The educational institutions in Kudera’s novel are education factories, more concerned with dollars and high student enrollment than in providing quality and affordable education. The tenured class, those with the puny administrative power, comes across as revoltingly grotesque and yet ultimately, recognizable. Kudera’s jabs are shockingly effective:
“From the daily papers, he knows one professor murdered his wife and another was convicted of testing the date-rape drug on a research assistant. A third came back from Southeast Asia with a laptop full of seven- to twelve-year-old smiles, torsos, and bare behinds, and a master of library science was caught in the hidden corridors of power with a male specimen aged eleven or fourteen. There were rumors scrawled on bathroom walls of ssecret Facebook agreements to exchange fellatio for A’s in freshman seminars.”
In one telling scene, when Duffleman, genuinely concerned for the student’s welfare, reports to his superiors about the student who melted down in his class, their only intentions are to make sure that neither professor nor student intends to sue the university. (Penn State, anyone?)
Meanwhile, as Duffleman plods through his day, the bow and arrow hunter has opted for a taste of human flesh; the United States Undersecretary of Homeland Security Defense is arrowed in the brain during a university speech at Liberty Tech, and the entire city of Philadelphia goes bonkers. Every Left Wing and Right Wing and Centrist nutbag erupts. Protests and counter-protests emerge; while the cops insist on palpating every sack and satchel within reach, as though this were another dress rehearsal for 9/11.
The closing scene involves Duffleman and the bow and arrow sniper. Duffleman becomes achingly alive in this moment, a moment that may or may not be too late for him and us.
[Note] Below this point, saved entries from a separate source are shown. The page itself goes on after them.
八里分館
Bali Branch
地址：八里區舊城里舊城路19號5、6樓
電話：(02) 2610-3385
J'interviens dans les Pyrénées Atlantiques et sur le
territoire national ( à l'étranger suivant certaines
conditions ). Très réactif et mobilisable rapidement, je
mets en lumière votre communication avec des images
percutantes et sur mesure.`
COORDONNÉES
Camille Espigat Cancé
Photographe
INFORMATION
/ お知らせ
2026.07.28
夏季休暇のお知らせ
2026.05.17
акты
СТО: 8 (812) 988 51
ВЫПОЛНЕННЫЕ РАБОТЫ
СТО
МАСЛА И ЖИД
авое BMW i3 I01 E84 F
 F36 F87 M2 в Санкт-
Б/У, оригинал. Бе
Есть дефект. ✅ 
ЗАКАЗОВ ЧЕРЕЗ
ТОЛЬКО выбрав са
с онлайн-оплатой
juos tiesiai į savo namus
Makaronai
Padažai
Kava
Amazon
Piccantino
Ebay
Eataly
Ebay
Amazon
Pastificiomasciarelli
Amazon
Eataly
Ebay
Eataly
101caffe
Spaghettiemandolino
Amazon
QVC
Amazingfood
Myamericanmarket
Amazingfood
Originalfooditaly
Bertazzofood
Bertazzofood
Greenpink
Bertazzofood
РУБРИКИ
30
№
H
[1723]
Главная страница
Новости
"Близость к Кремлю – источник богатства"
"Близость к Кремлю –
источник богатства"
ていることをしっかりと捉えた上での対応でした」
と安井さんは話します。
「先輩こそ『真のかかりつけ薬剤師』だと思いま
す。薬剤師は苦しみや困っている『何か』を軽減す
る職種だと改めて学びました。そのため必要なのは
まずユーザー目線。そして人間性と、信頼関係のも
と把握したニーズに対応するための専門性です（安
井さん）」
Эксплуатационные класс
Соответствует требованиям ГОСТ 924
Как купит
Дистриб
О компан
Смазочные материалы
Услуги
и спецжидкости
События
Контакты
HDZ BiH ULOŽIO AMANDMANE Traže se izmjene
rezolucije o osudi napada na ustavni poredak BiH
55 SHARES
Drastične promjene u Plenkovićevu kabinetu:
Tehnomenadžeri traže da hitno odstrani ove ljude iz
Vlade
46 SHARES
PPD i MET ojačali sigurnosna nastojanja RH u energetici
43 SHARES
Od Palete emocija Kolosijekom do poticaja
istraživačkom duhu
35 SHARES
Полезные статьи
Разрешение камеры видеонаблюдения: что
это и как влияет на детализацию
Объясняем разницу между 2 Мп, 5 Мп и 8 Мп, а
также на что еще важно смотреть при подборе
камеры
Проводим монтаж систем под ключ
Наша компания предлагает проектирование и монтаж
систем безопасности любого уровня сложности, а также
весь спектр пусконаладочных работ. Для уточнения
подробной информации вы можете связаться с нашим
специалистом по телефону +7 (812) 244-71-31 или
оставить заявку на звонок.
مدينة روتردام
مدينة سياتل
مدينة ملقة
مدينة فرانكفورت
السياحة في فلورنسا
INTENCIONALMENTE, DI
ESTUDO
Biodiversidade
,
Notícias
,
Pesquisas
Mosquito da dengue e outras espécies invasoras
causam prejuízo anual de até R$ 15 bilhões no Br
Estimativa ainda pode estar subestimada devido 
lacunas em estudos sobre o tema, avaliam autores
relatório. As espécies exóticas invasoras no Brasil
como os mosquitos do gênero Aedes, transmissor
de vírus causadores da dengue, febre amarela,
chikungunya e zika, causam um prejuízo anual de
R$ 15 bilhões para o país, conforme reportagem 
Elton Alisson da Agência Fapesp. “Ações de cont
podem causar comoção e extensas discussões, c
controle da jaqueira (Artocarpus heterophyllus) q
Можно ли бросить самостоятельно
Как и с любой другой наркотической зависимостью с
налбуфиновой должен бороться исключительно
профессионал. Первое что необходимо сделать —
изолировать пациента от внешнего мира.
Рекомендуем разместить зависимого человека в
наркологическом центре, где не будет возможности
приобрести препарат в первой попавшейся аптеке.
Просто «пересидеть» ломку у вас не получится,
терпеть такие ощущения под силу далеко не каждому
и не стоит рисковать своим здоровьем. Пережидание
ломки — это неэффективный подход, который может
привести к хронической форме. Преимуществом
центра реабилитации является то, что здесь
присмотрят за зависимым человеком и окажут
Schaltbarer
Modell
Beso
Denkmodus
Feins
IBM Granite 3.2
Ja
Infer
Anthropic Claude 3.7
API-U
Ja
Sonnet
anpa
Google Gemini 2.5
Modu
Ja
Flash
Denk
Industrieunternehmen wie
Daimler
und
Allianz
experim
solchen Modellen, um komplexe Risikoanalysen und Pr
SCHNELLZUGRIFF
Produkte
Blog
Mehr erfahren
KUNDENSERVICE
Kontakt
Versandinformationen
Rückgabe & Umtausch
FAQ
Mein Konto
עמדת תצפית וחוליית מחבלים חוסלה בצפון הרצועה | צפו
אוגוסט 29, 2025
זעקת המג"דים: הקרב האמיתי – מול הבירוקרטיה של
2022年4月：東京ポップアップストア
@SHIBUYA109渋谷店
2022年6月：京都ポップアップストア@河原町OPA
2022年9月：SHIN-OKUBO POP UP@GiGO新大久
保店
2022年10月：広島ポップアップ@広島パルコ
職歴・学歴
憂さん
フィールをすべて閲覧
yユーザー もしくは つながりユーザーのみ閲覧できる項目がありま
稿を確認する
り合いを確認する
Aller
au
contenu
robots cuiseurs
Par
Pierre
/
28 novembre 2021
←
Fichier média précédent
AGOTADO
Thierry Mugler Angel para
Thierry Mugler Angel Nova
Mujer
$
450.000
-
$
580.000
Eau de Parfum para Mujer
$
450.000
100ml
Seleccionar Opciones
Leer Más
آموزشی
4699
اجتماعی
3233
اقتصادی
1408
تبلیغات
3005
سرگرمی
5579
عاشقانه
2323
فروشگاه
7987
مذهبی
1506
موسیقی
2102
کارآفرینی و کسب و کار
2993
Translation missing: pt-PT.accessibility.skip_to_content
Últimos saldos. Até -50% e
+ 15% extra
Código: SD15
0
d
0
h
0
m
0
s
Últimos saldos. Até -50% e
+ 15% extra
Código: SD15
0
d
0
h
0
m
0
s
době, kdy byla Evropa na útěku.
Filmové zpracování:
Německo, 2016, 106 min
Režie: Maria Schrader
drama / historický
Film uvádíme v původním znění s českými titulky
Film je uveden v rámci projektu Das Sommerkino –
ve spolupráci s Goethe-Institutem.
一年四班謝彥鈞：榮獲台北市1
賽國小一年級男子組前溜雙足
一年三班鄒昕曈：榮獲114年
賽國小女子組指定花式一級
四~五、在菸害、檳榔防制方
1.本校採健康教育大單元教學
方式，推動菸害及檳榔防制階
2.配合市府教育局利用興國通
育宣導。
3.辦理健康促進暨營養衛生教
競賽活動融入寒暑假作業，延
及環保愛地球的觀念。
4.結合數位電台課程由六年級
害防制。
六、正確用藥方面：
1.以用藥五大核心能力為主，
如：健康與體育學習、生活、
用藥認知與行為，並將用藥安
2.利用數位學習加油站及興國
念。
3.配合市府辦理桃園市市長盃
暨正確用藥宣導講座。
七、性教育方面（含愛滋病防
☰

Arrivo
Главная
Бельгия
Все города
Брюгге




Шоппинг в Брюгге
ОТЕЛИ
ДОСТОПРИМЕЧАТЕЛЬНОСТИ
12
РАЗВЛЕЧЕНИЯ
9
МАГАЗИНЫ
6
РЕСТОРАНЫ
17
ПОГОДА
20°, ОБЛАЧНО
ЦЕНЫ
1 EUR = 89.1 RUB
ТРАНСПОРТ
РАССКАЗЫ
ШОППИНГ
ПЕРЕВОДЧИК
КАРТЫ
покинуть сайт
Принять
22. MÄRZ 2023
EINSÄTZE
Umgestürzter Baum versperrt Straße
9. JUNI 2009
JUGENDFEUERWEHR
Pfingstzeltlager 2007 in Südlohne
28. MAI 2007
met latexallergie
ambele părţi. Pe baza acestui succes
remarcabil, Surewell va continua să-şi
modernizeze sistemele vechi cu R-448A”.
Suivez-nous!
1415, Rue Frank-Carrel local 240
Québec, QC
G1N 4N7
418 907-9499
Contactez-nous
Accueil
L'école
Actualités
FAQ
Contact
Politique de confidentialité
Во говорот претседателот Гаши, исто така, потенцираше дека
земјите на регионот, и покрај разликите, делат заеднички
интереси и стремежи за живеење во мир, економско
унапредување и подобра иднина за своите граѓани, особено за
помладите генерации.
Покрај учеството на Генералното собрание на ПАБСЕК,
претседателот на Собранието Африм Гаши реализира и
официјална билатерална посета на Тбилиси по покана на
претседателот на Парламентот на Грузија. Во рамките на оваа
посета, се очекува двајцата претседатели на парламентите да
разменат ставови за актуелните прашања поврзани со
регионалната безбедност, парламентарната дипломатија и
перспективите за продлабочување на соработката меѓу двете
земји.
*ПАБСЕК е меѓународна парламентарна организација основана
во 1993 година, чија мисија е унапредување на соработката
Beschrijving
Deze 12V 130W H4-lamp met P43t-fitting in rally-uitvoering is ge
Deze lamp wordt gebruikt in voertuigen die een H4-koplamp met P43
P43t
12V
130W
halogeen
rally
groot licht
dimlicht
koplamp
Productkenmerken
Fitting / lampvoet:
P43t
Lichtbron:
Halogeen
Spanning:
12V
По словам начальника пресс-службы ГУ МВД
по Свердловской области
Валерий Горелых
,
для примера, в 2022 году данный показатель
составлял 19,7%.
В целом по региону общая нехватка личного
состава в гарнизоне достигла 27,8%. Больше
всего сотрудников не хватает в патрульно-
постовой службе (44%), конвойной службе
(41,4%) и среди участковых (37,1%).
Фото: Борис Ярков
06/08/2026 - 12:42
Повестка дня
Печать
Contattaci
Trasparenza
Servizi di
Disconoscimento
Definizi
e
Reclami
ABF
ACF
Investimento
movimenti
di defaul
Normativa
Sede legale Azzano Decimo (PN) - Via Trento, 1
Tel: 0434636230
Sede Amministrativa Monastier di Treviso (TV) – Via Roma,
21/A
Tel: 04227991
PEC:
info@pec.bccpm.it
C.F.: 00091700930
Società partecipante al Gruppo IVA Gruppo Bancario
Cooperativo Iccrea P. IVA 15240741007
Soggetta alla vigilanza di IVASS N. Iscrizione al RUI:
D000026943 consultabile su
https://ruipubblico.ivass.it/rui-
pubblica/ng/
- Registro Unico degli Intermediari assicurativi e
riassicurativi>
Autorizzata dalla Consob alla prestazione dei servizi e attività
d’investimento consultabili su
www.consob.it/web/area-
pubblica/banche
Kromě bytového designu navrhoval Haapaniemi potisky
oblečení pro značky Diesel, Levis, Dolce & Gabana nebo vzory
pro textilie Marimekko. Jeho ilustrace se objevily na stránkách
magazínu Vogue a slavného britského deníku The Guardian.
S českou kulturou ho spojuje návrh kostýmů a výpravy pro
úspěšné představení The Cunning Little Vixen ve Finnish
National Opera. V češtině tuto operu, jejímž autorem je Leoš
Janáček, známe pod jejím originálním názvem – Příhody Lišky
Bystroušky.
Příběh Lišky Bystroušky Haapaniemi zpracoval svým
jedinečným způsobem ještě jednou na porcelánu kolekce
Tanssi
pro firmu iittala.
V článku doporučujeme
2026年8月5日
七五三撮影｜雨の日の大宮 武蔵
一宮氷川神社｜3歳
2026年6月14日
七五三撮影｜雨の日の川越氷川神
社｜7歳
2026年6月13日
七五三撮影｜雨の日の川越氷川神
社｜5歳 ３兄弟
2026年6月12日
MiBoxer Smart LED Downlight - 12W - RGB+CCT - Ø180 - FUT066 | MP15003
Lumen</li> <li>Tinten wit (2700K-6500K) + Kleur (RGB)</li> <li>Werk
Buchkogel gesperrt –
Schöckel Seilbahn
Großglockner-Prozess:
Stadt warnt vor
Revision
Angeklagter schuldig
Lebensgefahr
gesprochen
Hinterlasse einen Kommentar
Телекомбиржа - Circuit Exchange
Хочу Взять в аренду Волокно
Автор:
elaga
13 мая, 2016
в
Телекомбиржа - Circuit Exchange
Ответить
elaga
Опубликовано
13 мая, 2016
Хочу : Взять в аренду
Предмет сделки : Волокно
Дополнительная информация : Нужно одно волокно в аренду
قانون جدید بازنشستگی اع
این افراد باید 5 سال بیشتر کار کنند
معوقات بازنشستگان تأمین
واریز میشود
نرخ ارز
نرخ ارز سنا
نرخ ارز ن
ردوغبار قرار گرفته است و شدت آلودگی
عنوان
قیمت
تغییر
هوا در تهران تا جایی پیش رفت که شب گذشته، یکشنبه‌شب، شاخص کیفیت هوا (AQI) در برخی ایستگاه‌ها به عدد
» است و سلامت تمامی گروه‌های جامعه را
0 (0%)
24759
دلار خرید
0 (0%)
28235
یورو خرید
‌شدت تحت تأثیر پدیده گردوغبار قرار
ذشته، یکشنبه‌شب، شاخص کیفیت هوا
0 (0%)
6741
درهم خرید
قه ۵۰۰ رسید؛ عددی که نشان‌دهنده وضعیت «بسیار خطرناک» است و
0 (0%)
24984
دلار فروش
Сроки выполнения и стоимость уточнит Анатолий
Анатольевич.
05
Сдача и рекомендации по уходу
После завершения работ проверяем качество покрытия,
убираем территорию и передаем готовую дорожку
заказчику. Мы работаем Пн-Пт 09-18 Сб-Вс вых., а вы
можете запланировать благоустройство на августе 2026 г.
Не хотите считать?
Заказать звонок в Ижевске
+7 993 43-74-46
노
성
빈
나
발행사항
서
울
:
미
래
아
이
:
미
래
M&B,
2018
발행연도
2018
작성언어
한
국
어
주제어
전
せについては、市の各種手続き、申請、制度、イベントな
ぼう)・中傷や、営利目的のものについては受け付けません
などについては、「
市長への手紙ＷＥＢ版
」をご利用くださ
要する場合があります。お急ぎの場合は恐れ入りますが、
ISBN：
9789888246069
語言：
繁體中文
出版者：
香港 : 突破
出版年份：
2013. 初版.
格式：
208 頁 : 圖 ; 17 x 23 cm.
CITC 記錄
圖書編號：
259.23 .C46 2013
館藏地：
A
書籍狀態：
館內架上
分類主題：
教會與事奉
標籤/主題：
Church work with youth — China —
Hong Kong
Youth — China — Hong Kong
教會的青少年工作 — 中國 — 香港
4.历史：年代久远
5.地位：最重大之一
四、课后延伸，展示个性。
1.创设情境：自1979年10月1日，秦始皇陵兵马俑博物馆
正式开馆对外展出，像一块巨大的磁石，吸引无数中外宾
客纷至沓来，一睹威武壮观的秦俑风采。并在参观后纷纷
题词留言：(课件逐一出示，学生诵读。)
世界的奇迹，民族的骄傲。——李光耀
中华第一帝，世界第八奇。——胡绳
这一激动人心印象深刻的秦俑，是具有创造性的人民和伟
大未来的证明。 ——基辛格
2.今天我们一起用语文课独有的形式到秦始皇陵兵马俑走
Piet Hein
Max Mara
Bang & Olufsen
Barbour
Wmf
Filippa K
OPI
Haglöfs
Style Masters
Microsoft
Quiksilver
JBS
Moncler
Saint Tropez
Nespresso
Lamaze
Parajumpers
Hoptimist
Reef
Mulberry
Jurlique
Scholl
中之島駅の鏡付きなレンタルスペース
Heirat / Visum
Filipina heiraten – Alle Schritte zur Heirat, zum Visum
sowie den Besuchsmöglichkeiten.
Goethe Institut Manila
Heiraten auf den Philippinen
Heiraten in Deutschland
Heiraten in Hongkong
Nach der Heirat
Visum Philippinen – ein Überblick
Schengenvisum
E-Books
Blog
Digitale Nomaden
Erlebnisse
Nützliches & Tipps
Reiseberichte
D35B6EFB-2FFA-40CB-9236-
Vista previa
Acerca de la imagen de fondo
I struggle to find contemporary comparisons for Kudera’s satire. Palahniuk perhaps, but less salacious and juvenile; at times, David Lodge, but with much more meat. But the ultimate compliment I can give to this campus romp is that it bears no resemblance to any other novel that I can think of. Kudera, an English instructor, obviously knows his subject intimately. Fight for Your Long Day is hysterical and sobering, and Cyrus Duffleman one of the great anti-heroes in recent fiction.